Mammadov noted that in terms of reducing the fiscal burden, the tax changes introduced are a strong driving force for economic growth, although they cannot fully replace the more substantial monetary credit stimulation.
“At the same time, the tax reform processes associated with the deepening of the incentives for entrepreneurs should be of a protracted, sequential nature and as new risks arise for the stability of the country's economy, it will also be necessary to make new decisions,” said the expert.
Mammadov added that along with reforms in the socio-economic and tax policies, the most relevant for the national economy’s restoration now is the growth of innovation and investment activity, money supply growth and credit stimulation of the economy with adequate rates of no higher than 3 percent.
Moreover, according to the expert, the Central Bank of Azerbaijan should carry out targeted financing of the economy through commercial banks implementing a differentiated credit policy for each sector of the economy to finance the real sector at rates below the level of profitability in a particular sector of the economy.
"Only in this way we can increase business activity in the economy’s real sector, which is extremely important. As for the tax policy - in conditions when it’s needed to increase the competitiveness of the high-tech spheres of the national real sector, we need to gradually distance from value added tax," Mammadov said.
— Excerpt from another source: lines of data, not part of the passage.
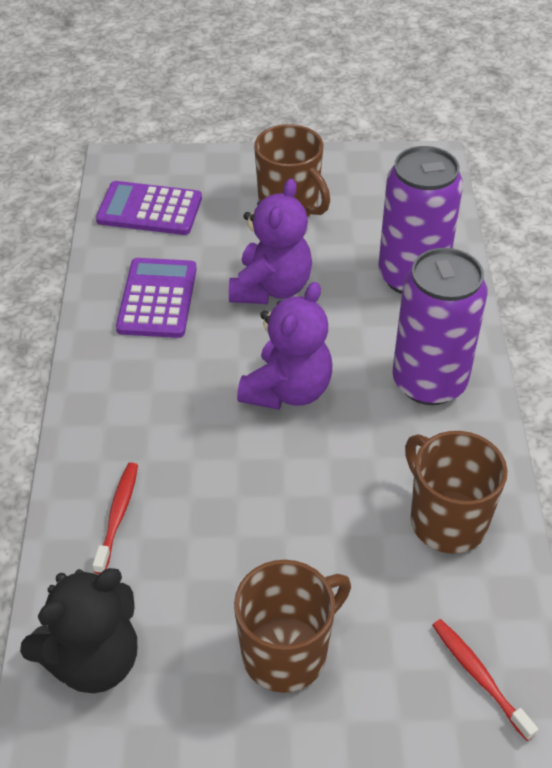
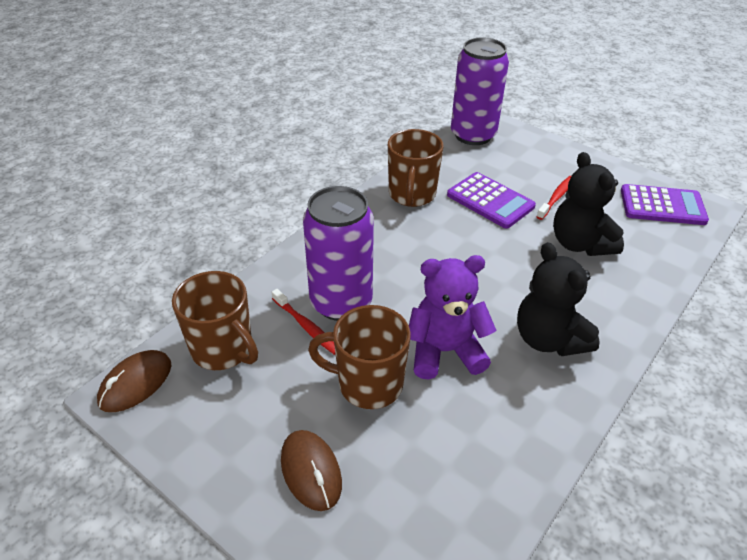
black teddy bear: 1 -> 2
brown mouse: 0 -> 2
purple teddy bear: 2 -> 1

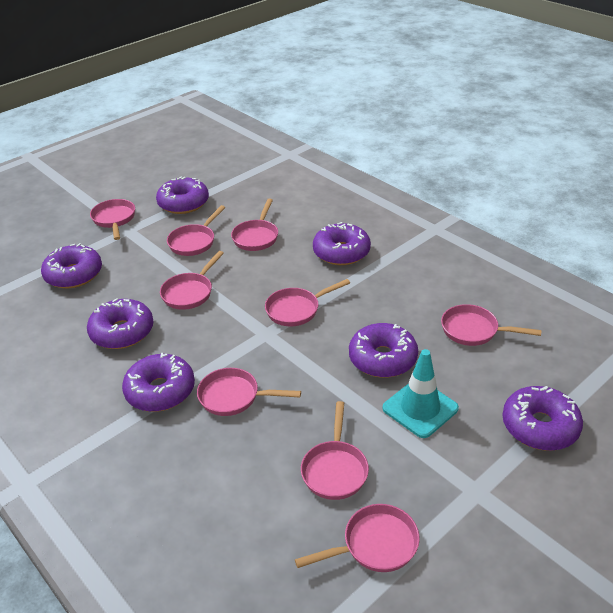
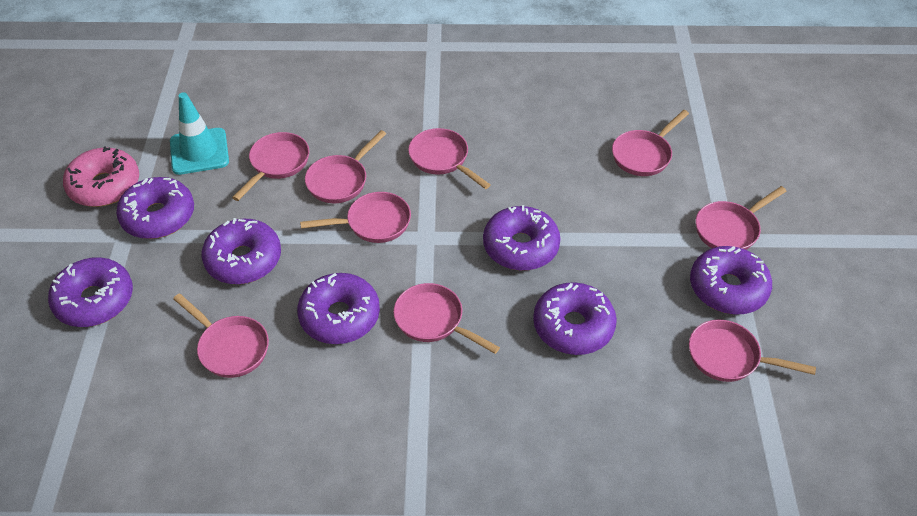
pink donut: 0 -> 1

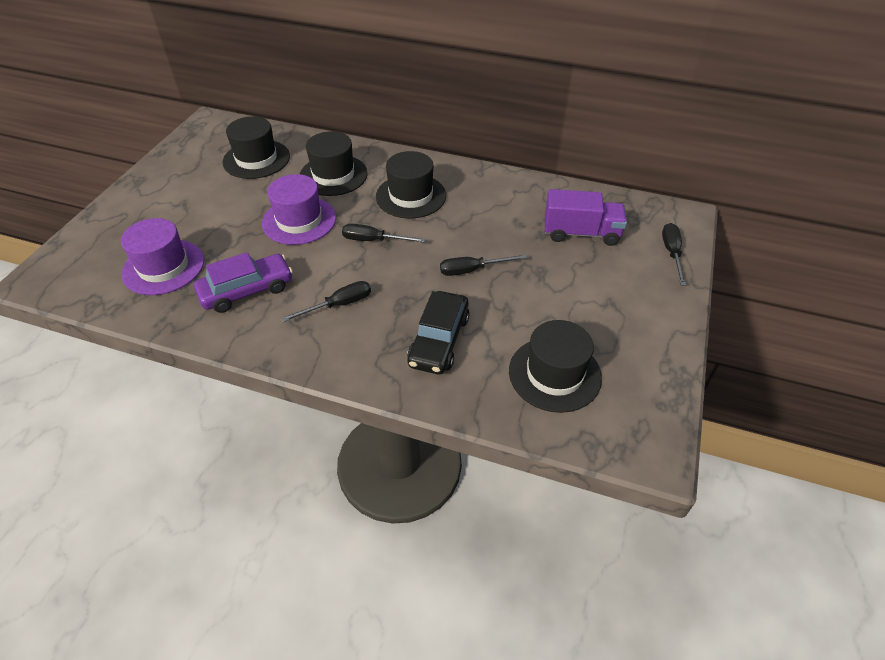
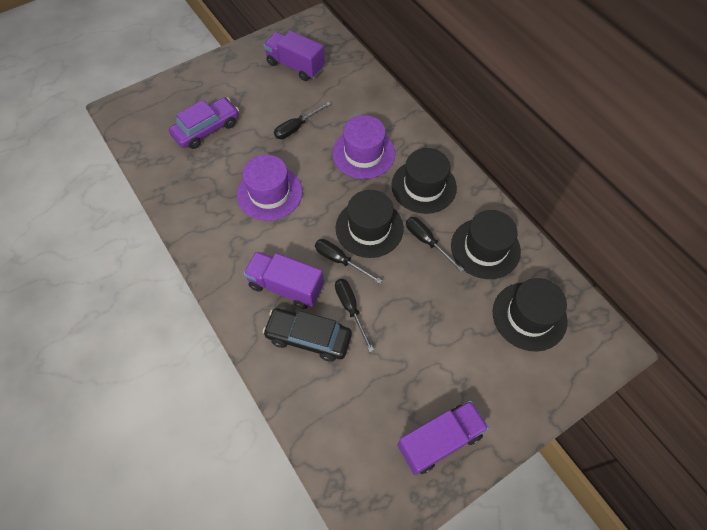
purple truck: 1 -> 3

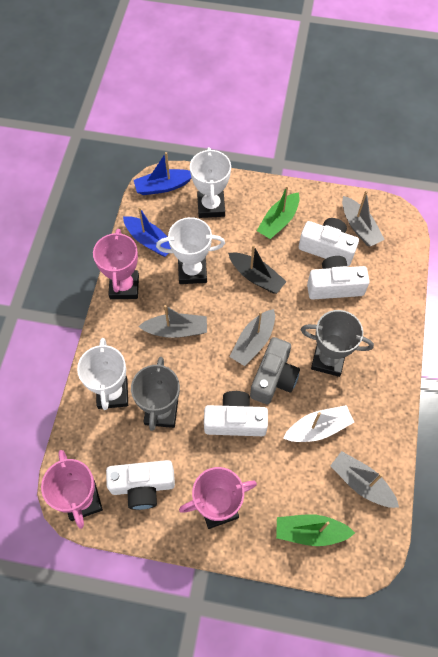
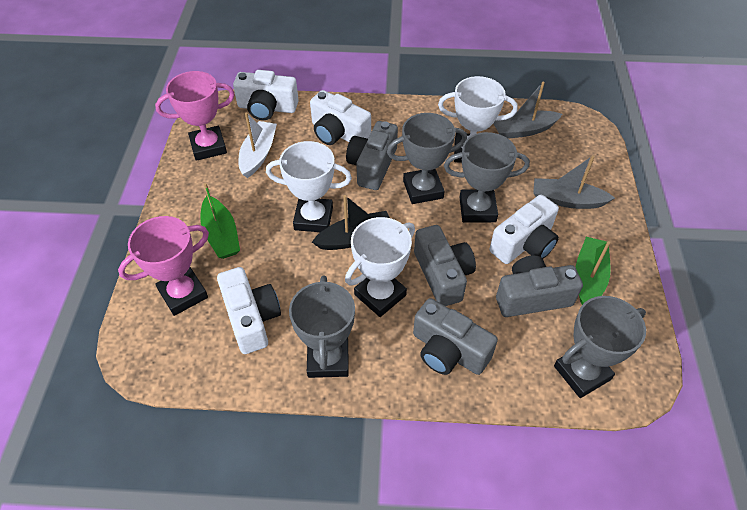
blue boat: 2 -> 0
grey boat: 4 -> 2
grey camera: 1 -> 4
grey trophy: 2 -> 4
pink trophy: 3 -> 2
At the same time, he noted, it’s necessary, especially in the conditions of increasing the money supply, to prevent its leakage onto the foreign exchange market and its generation in the financial market, and to ensure its transition to the real sector of the economy.
“This requires the introduction of effective control over the movement of capital, primarily cross-border financial assets. It’s also necessary to introduce currency restrictions and a tax on speculative currency transactions in order to limit as much as possible the effect of speculative capital on the country's foreign exchange market,” the expert added.